5 Tantangan Megatrend yang Dihadapi Indonesia Menurut Kepala Bappenas
TEMPO.CO | 14/12/2020 05:14
Menteri Perencanaan Pembangunan Nasional/Kepala Bappenas Suharso Monoarfa saat perkenalan Menteri Kabinet Indonesia Maju di Veranda Istana Negara, Jakarta, Rabu, 23 Oktober 2019. TEMPO/Subekti
Menteri Perencanaan Pembangunan Nasional/Kepala Bappenas Suharso Monoarfa saat perkenalan Menteri Kabinet Indonesia Maju di Veranda Istana Negara, Jakarta, Rabu, 23 Oktober 2019. TEMPO/Subekti

TEMPO.CO, Jakarta - Menteri Perencanaan Pembangunan Nasional/ Kepala Badan Perencanaan Pembangunan Nasional atau Bappenas Suharso Monoarfa mengungkapkan lima tantangan megatrend yang dihadapi perekonomian Indonesia pada masa mendatang. Pertama, tantangan itu meliputi bonus demografi.

Suharso mengatakan, peningkatan populasi masyarakat usia produktif terjadi dalam dua hingga tiga dekade di banyak negara, termasuk Indonesia. Sejalan dengan itu, transisi demografi pun akan dihadapi. “Negara dipenuhi generasi Y dan Z,” ujar Suharso dalam webinar, Ahad, 13 Desember 2020.

Suharso mengatakan, bila bonus demografi dimanfaatkan dengan baik, pada 2045, Indonesia akan menjadi negara maju dan negara kelima terbesar di dunia. Meski demikian, perubahan demografi harus diikuti dengan penyesuaian kegiatan ekonomi untuk menjawab kebutuhan hidup dasar masyarakat.  

Kedua, tantangan yang dihadapi adalah urbanisasi. Suharso mengatakan lebih dari separuh penduduk dunia tinggal di perkotaan. Migrasi penduduk desa ke kota pun terus terjadi dan yang terbesar tercatat di kawasan Asia.
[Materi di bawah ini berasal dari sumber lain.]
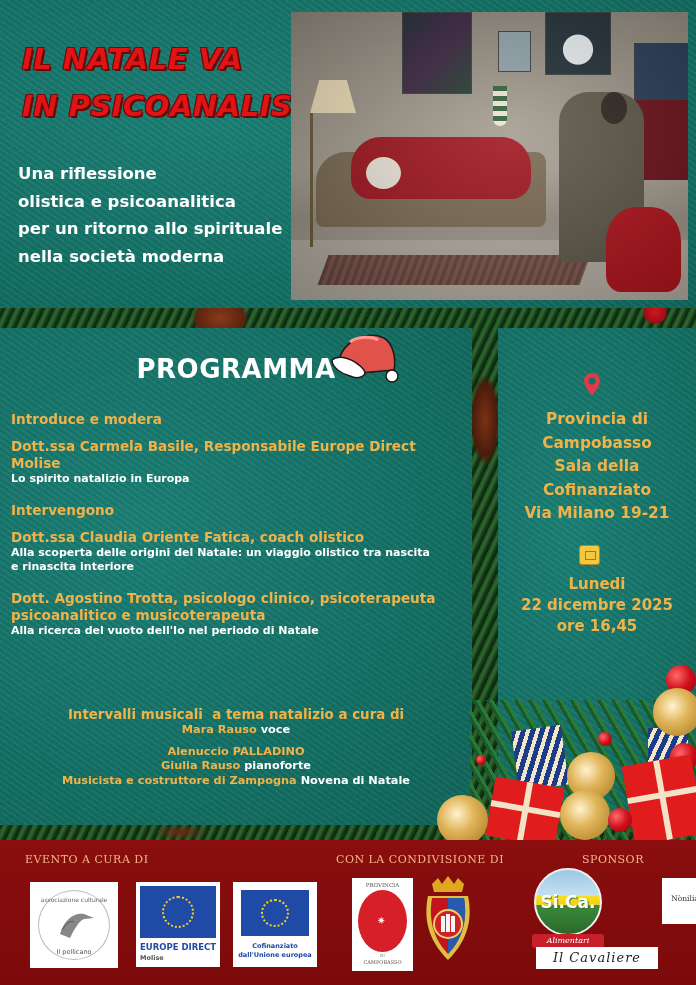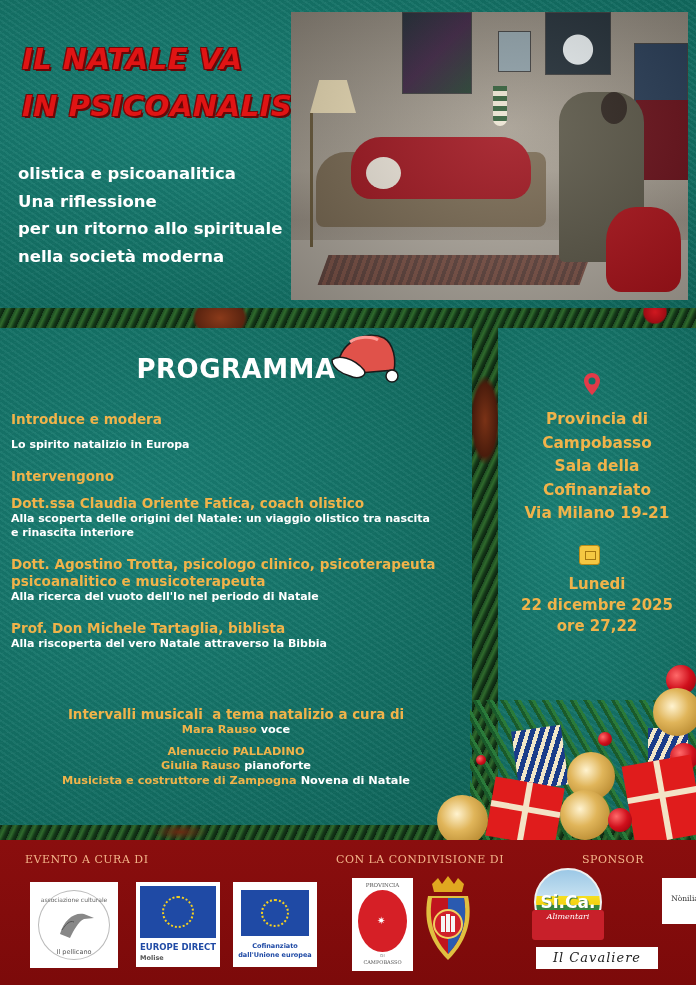--- a/index.html
+++ b/index.html
@@ -121,8 +121,8 @@
     <div>IN PSICOANALISI</div>
   </h1>
   <div class="subtitle">
+    <div>Una riflessione</div>
     <div>olistica e psicoanalitica</div>
-    <div>Una riflessione</div>
     <div>per un ritorno allo spirituale</div>
     <div>nella società moderna</div>
   </div>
Pada 2050, PBB memperkirakan jumlah penduduk tinggal di kota mencapai 65 persen. Kondisi ini mendorong negara untuk terus berbenah karena kota-kota di setiap pulau akan tumbuh dengan adanya mobilisasi tenaga kerja. Suharso berharap tantangan ini diiringi dengan pemanfaatan teknologi yang lebih baik.

Selanjutnya, tantangan ketiga adalah perdagangan internasional. Suharso memungkinkan tren perdagangan akan berubah seiring dengan pandemi Covid-19 yang mempengaruhi rantai pasok. Musababnya, negara-negara maju akan merelokasi industrinya.

Melihat tren ini, Indonesia dipandang mesti bersiap merebut momentum, seperti mempersiapkan tenaga kerja yang lebih berkualitas. “Fenomena ini diikuti dengan perubahan yang besar dalam industri dan sektor finansial sehingga diperlukan upskilling dan seterusnya,” ucap Suharso.

Tantangan keempat adalah meningkatnya jumlah orang yang berpendapatan menengah, khususnya di negara-negara emerging market. Situasi tersebut memberikan implikasi yang luas secara sosial dan politik.

“Tumbuhnya middle class population mendorong teknologi berlangung cepat. Industri dituntut terus berinovasi demi mempertahankan bahkan meningkatkan pangsa pasar,” ucapnya.

Kemudian, tantangan kelima adalah sumber daya alam. Ketersediaan sumber daya alam dikhawatirkan tidak akan mampu memenuhi kebutuhan penduduk dunia yang jumlahnya semakin bertambah. Karena itu, perlu langkah-langkah khusus untuk mengolah sumber daya alam yang berkelanjutan.